Here, the bonding companies each undertook the risk of forfeiture of $100,000 a piece on Lavender's appearance bond. After Lavender absconded from the jurisdiction, the court, in its initial order of estreatment, provided a graduated scale of estreatment, allowing the companies to benefit by the earliest capture and surrender of Lavender. At the point of Lavender's apprehension, the bonding companies faced estreatment in the amount of $60,000 under the prior order. Upon reconsideration, and after analysis of the Ex parte Polk factors, the trial court used its discretion in remitting an additional $5,000 for each company, leaving them liable for only $55,000 on their original $100,000 potential obligations.
Based on the foregoing, we cannot say the trial court abused its discretion by ordering estreatment in the total amount of $110,000. Accordingly, the order of the trial court is
HUFF, WILLIAMS, and KONDUROS, JJ., concur.
 We decide this case without oral argument pursuant to Rule 215, SCACR.
 Apparently, Troy Bob’s real name is Tracey Bowen.
 Due to some irregularities in regard to notice of the previous estreatment order to all the parties, the court continued the hearing and the State subsequently withdrew its motion for criminal and civil contempt.

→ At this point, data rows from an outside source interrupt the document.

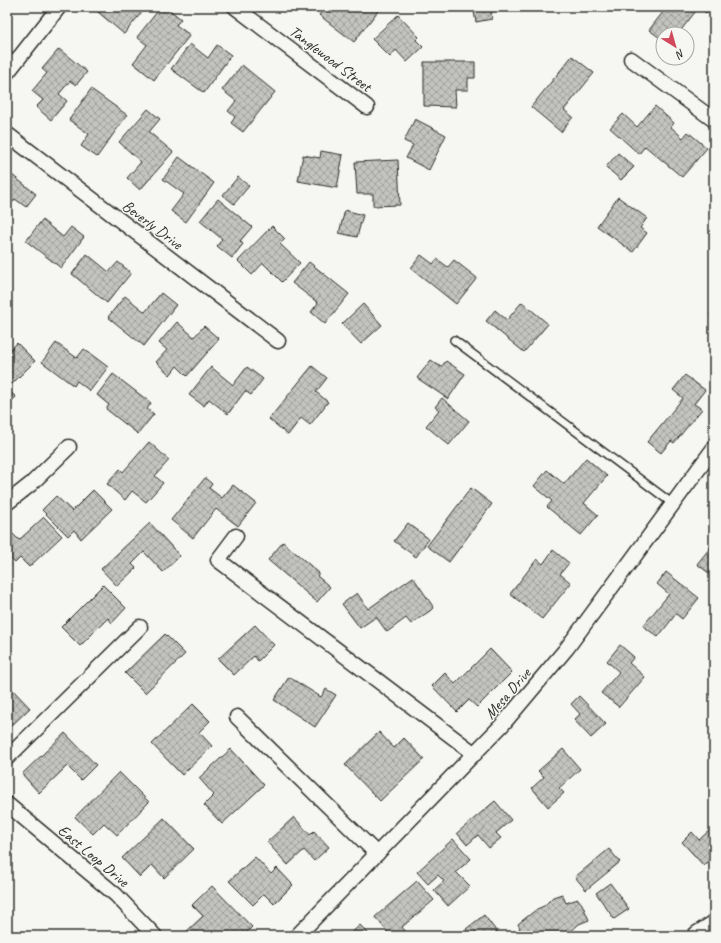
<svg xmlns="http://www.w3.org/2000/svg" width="721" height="943" viewBox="0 0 721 943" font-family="Caveat,sans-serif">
	<defs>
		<pattern id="building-cross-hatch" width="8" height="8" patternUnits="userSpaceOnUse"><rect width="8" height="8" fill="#c3c3c0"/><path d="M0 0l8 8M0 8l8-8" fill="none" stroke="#9f9f9c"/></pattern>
	</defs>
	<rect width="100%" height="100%" fill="#f6f6f2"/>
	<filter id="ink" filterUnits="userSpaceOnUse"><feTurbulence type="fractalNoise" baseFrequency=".025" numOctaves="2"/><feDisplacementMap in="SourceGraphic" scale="8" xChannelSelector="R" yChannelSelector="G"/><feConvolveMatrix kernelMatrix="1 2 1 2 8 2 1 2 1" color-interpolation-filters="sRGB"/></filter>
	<g filter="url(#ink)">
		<g fill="url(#building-cross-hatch)" stroke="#2b2b2b">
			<path d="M92,7H146L124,34Z"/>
			<path d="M161,7H166L181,19L176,25L190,35L154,80L133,63L147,45L137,37Z"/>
			<path d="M325,7H381L354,42L319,15Z"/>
			<path d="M473,7H506V9L491,12L492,19L476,22Z"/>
			<path d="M667,7H711L706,13L699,7L678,34H663V40L649,30Z"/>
			<path d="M398,15L419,37L416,40L423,47L407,62L396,50L390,57L372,39Z"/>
			<path d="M190,44L208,58L217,45L231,55L204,93L171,69Z"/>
			<path d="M59,49L87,72L76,85L70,81L59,94L67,101L51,120L36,107L43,100L32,91L47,73L42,69Z"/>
			<path d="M572,56L594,73L564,110L573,117L561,132L531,107Z"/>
			<path d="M424,62H475V78H468V90H455L456,107L424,106Z"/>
			<path d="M242,65L275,92L243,132L231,123L235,117L228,111L236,101L222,90Z"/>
			<path d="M91,89L127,115L97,157L81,146L89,134L69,120Z"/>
			<path d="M655,106L674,123L671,127L683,138L688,132L707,148L682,177L645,146L639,154L610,128L623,114L637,127Z"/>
			<path d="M148,109L160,119L149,132L173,152L140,190L127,178L141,162L119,142Z"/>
			<path d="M415,119L446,135L429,170L406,158L413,145L404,141Z"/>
			<path d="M321,151L343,155L337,188L298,181L303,155L320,158Z"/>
			<path d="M618,153L634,167L621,180L606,167Z"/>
			<path d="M179,157L214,183L186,222L171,211L184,194L163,179Z"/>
			<path d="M398,160L400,205L373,206V194H357L355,162Z"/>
			<path d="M7,171L36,194L26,207L15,199L12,203L7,199Z"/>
			<path d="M238,177L249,186L234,204L223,195Z"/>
			<path d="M618,197L647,218L640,228L647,233L633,252L597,226Z"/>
			<path d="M218,199L252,227L240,241L243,244L232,258L217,246L222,239L200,221Z"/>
			<path d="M345,210L363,215L357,237L339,233Z"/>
			<path d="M42,220L63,237L71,227L84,237L61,268L26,241Z"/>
			<path d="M272,226L285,239L280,244L300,263L282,282L263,263L252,275L238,261Z"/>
			<path d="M87,254L109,272L118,262L131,273L107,303L72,274Z"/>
			<path d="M421,255L433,264L437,259L448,267L454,260L477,278L456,304L411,268Z"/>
			<path d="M309,262L349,294L325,324L311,312L318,303L292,283Z"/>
			<path d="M161,293L176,305L144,346L108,317L125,296L145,312Z"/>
			<path d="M522,302L548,324L524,352L486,321L495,310L507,320Z"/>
			<path d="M363,304L382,325L361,344L342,324Z"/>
			<path d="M714,310V318L710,315Z"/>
			<path d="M177,322L194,337L204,326L219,339L187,376L177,366L170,375L156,362L167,350L159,343Z"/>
			<path d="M17,343L35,361L7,389L16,397L7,406V353Z"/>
			<path d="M56,343L77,358L84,349L108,367L90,391L77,381L74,386L42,362Z"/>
			<path d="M431,360L441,367L446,361L465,374L448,399L417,378Z"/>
			<path d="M312,366L327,378L316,392L328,402L310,425L301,418L288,435L269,419Z"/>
			<path d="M211,367L233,385L247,367L263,379L251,395L245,391L228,414L209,399L204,406L189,395Z"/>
			<path d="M113,374L151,403L147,409L154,414L138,434L106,409L109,405L97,395Z"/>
			<path d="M685,375L705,390L694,404L702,409L674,443L671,441L661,453L647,442L683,398L673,390Z"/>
			<path d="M442,398L469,421L449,445L426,426L439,410L435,407Z"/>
			<path d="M149,442L169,460L155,476L163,483L146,502L132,491L125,500L107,484L120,469L123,472Z"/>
			<path d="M586,458L607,476L584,503L598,515L581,535L547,507L552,501L534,486L547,470L564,484Z"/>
			<path d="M205,478L212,484L209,488L222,498L233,485L256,503L238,526L216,509L193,538L171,520Z"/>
			<path d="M471,488L492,504L449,562L427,546Z"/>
			<path d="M93,490L112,509L81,539L74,530L68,536L42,510L56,496L72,511Z"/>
			<path d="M44,517L62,536L29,567L20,558L15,563L7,555V536L11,532L19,540Z"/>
			<path d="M150,523L180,556L163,572L144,552L132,564L136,568L117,586L101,569Z"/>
			<path d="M408,523L429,539L416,557L394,541Z"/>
			<path d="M283,542L319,573L317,576L330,587L317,602L268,560Z"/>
			<path d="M714,543V577L697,564Z"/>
			<path d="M553,550L569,563L560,574L571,583L542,619L510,594L537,559L543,564Z"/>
			<path d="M7,561L11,565L7,569Z"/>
			<path d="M666,572L699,598L682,619L676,614L658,637L643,626L669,594L657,584Z"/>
			<path d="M413,577L434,608L411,624L406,618L387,632L376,617L360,628L342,604L357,593L368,609Z"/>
			<path d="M103,585L126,608L112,623L108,618L80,646L61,627Z"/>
			<path d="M255,625L274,645L258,661L254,656L234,675L218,659Z"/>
			<path d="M165,634L185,654L145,693L125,673Z"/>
			<path d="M620,645L634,657L629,663L645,677L619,707L601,693L619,672L607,661Z"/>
			<path d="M490,649L512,672L477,707L469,700L457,712L432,686L445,673L455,684Z"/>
			<path d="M289,677L321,697L326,689L336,695L315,727L274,700Z"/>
			<path d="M11,688L30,708L7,730V692Z"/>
			<path d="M579,696L606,724L591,738L574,720L580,714L571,704Z"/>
			<path d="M193,704L210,721L199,732L212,746L182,775L152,744Z"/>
			<path d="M379,732L394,748L404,738L424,759L380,801L345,765Z"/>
			<path d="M65,733L96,765L81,780L67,766L39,793L22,774Z"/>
			<path d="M231,749L264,785L222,824L204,805L214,795L199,778Z"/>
			<path d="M563,749L580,769L559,788L564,793L548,807L532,788L544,777L538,771Z"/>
			<path d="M119,772L149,802L117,835L104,823L93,834L75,817Z"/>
			<path d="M495,801L511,820L496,833L501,838L489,848L478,835L467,845L457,833Z"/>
			<path d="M294,817L310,835L314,831L329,847L314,861L304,850L288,865L267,842Z"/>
			<path d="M164,818L194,849L164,878L152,865L140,877L122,858Z"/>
			<path d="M714,826V856L704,866L682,842L692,832L699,840Z"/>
			<path d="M453,839L471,859L456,872L470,886L448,906L434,890L444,881L438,875L428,884L417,872Z"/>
			<path d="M609,849L620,862L586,890L575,877Z"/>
			<path d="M255,857L271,874L277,868L293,885L274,904L264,894L253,905L229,881Z"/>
			<path d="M417,881L434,900L402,927L406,932L402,936H391L375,917Z"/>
			<path d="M610,883L629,909L614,919L596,893Z"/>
			<path d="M212,886L252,927L243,936H192L187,931L203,916L192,905Z"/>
			<path d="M562,894L566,903L578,899L582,904L589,920L579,924L566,936H514V934L520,928L518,924L537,909L544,906L553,897Z"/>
			<path d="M484,915L500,936H472L466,929Z"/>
			<path d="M360,925L371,936H348Z"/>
		</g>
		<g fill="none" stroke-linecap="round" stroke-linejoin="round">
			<defs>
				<path id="lane" d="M454,340L673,504"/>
				<g id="street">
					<path d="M235,7L367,107"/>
					<path d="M631,59L714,120"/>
					<path d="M7,73L59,7"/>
					<path d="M7,134L278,341"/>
					<path d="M7,503L31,484L69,447"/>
					<path d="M236,536L218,560L475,754"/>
					<path d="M237,717L377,854"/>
					<path d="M7,758L140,627"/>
					<path d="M7,804L116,895L155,936"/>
					<path d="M297,936L503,724L567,648L714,448"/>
				</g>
				<path id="secondary" d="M698,936L714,926"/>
			</defs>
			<use href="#lane" stroke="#2b2b2b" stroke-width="10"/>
			<use href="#street" stroke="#2b2b2b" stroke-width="17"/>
			<use href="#secondary" stroke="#2b2b2b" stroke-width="23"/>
			<use href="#lane" stroke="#f6f6f2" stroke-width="7"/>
			<use href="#street" stroke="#f6f6f2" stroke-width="14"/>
			<use href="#secondary" stroke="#f6f6f2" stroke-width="20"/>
		</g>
	</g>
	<g text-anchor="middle" stroke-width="3" stroke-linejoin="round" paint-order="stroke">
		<g font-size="16" fill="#2b2b2b" stroke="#f6f6f2">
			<text transform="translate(331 58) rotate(37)" y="6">Tanglewood Street</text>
			<text transform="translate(153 224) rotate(37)" y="6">Beverly Drive</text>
			<text transform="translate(507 693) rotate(-49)" y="6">Mesa Drive</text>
			<text transform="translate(94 855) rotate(40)" y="6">East Loop Drive</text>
		</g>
	</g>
	<rect width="721" height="943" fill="none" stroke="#f6f6f2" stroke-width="24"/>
	<rect x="12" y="12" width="697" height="919" fill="none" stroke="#2b2b2b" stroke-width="1.5" filter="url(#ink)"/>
	<g transform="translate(675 46) rotate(143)"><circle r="19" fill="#f6f6f2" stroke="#a5a5a2"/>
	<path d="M0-3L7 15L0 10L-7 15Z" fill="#d1495b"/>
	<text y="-6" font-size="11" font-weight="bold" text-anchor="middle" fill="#2b2b2b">N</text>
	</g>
</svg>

 While the bonding companies focus on the companies' actions in attempting to locate and apprehend Lavender, our courts have only indicated the focus on the willfulness component is from the perspective of the criminal defendant. See Boatwright, 310 S.C. at 284, 423 S.E.2d at 141 (noting although the criminal defendant's failure to appear was not found to be willful where he had been extradited to another state, he otherwise breached the conditions of his bond when he breached the condition of good behavior); Workman, 274 S.C. at 343-44, 263 S.E.2d at 866 (stating "[e]ven assuming Workman acted wilfully when he breached the good behavior condition of his [appeal] bond, those offenses bore no relation to the offenses for which he had been convicted and the State was not prejudiced thereby"). However, even assuming, without deciding, that the matter is properly considered in light of willfulness from the sureties' perspective, the trial court here clearly considered in its order the efforts of the bonding companies to apprehend Lavender in regard to the willfulness of default factor.